◆ **INSTRUCTION**
Restate word for word the entries below, starting at the line with "For every layout" and ending at the line with "Rendered at 1500 by 844 pixels.". Keep both end lines and omit the pictures.

◆ **DATA FOR THE TASK**
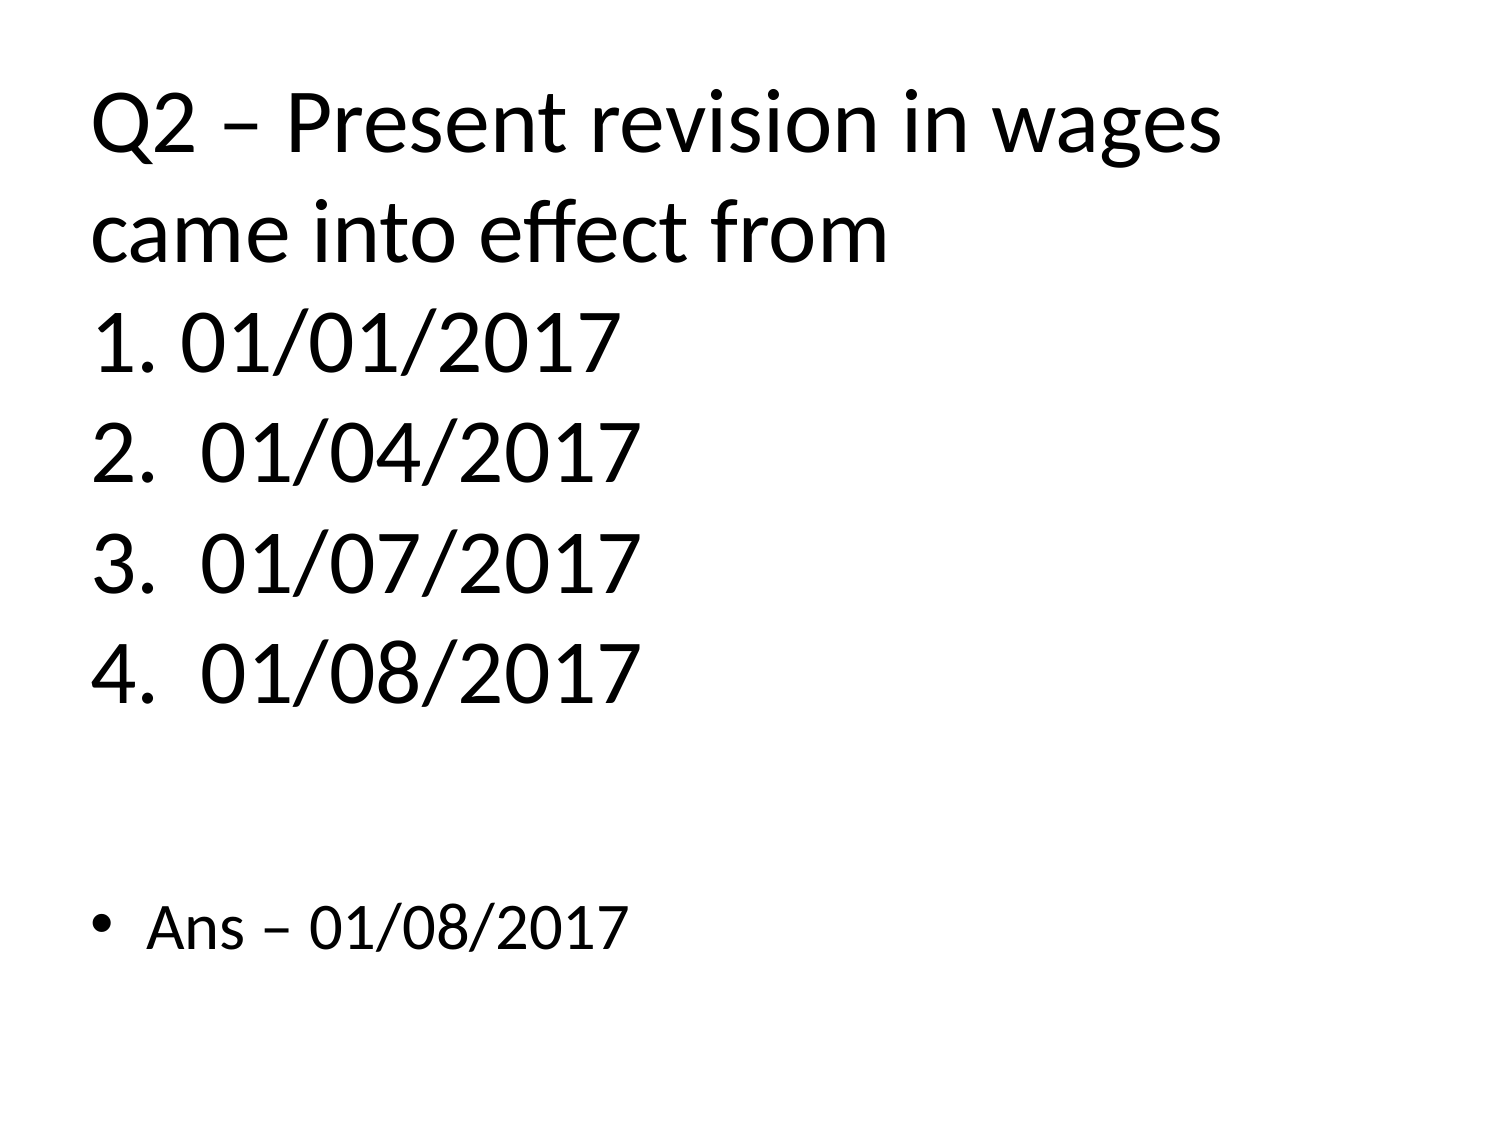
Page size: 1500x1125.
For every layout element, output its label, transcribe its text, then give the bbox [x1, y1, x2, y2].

title Q2 – Present revision in wages came into effect from 1. 01/01/2017 2. 01/04/2017 3. 01/07/2017 4. 01/08/2017 [75, 45, 1425, 738]
list Ans – 01/08/2017 [75, 875, 1425, 1005]
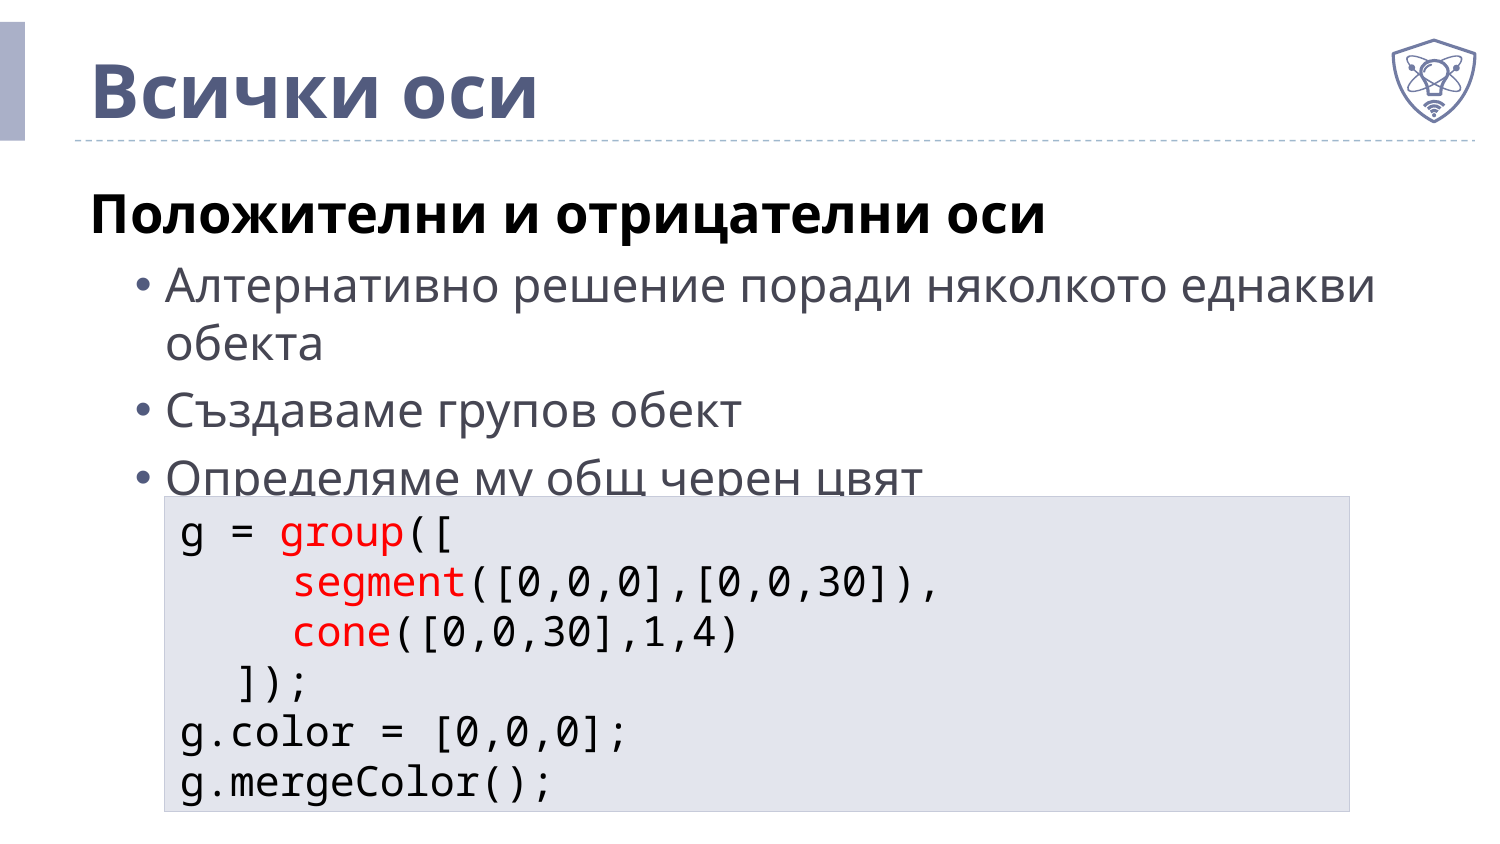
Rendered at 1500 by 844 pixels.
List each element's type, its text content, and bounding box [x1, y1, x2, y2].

text_box g = group([ segment([0,0,0],[0,0,30]), cone([0,0,30],1,4) ]); g.color = [0,0,0]; g.mergeColor(); [164, 496, 1350, 812]
title Всички оси [75, 18, 1475, 141]
list Положителни и отрицателни оси Алтернативно решение поради няколкото еднакви обекта Създаваме групов обект Определяме му общ черен цвят [75, 171, 1475, 835]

◆ **RESPONSE TO THE EXERCISE**
For every layout element, output its label, transcribe its text, then give the bbox [x1, y1, x2, y2].

title Q2 – Present revision in wages came into effect from 1. 01/01/2017 2. 01/04/2017 3. 01/07/2017 4. 01/08/2017 [75, 45, 1425, 738]
list Ans – 01/08/2017 [75, 875, 1425, 1005]
Rendered at 1500 by 844 pixels.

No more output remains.